Imaging scans also play a key role in properly diagnosing any damage that has occurred. X-rays are usually taken while foot is weight bearing to assess for any increased distance or abnormal positioning between the bones in this region, which can indicate a Lisfranc injury. These images scans can also help identify any fractures that are present.
In some cases, a computer tomography(CT) scan may also be needed. For this test, a computer compiles multiple x-rays to create a three-dimensional image. This allows your healthcare team to assess for more subtle damage to the bones.
In addition, magnetic resonance imaging (MRI) is also frequently utilized. This test shows detailed views of tissues, which can be used to diagnose any sprains or tears to the ligaments of the midfoot.
In rarer cases, an ultrasound may also be performed to assess the integrity of these structures, though the accuracy of this diagnostic test is still in question.
The treatment you receive after a Lisfranc injury will depend on the structures that were affected and the severity of the damage.
Less severe sprains that do not result in midfoot instability or boney displacement are typically treated conservatively, while injuries that do frequently need surgical correction.
After a mild Lisfranc injury, you are normally required to use an immobilizing boot and keep weight completely off your foot. This usually occurs for 6 weeks to allow for healing, though it can extend for up to 3 to 4 months depending on the damage.
You are also commonly referred to physical therapy for several months (or longer).
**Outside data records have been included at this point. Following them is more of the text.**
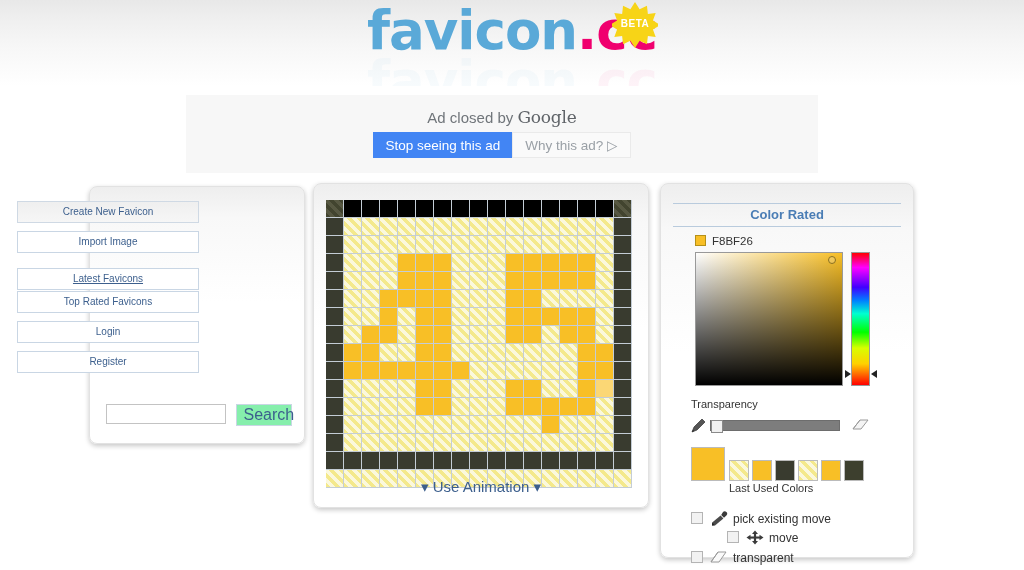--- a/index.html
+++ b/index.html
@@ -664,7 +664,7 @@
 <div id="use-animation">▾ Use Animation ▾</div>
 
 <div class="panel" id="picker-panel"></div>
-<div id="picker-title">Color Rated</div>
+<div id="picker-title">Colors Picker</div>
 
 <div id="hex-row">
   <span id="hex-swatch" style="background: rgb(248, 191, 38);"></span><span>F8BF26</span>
While in rehab, your therapist will focus on the following goals:
More severe injuries that result in boney displacement (also known as diastasis) or instability commonly require surgical fixation. This usually involves an open reduction and internal fixation (ORIF) procedure that restores the normal position of your bones by placing screws into them.
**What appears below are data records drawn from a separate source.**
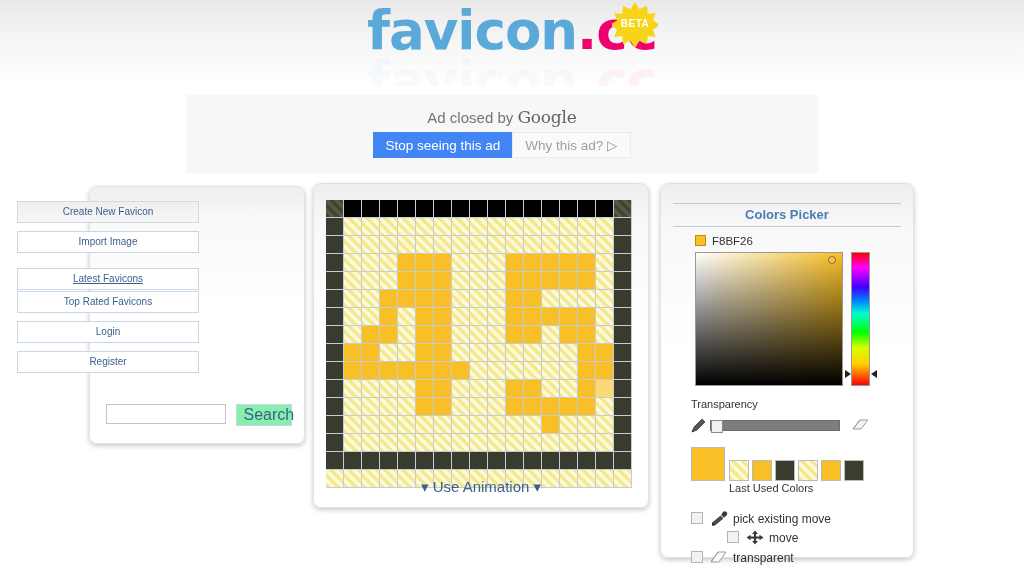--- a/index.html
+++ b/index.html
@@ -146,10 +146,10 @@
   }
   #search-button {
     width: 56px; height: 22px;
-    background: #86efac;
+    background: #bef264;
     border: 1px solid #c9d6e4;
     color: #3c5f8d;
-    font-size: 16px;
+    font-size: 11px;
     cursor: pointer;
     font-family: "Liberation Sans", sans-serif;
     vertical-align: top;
Other techniques that utilize fiber tape (a strong, collagen-based stringlike material) or plates to stabilize the midfoot may also be performed.
Following any version of the surgery, you are typically placed in a cast or boot and told to remain non-weight bearing for 3 weeks or longer. Physical therapy is also normally initiated, focusing on the same goals that were detailed above.
A second surgery to remove the screws or fiber tape may be needed, especially if you plan to return to more demanding activities. Depending on the specifics of the injury, it can take 5 months or longer to resume higher-level sports or exercises after a surgically corrected Lisfranc injury.
A Lisfranc injury is an injury of the midfoot that can cause pain and impair your ability to walk. This injury most commonly occurs via high-impact trauma (such as a car accident or fall) or sports-related situations. This injury is diagnosed with a physical exam and various imaging scans. Depending on the severity of the damage, treatment may include physical therapy and/or surgery.
Whether it’s a mild ligament sprain or a severe diastasis at the midfoot, Lisfranc injuries can significantly impact your daily life. Not only can they make athletic activities temporarily impossible, but they can hamper your ability to stand, walk, and care for yourself.
Fortunately, regardless of the severity, many effective treatment options exist for this condition. Working closely with your healthcare provider can help you regain your independence and speed up your return to normal function.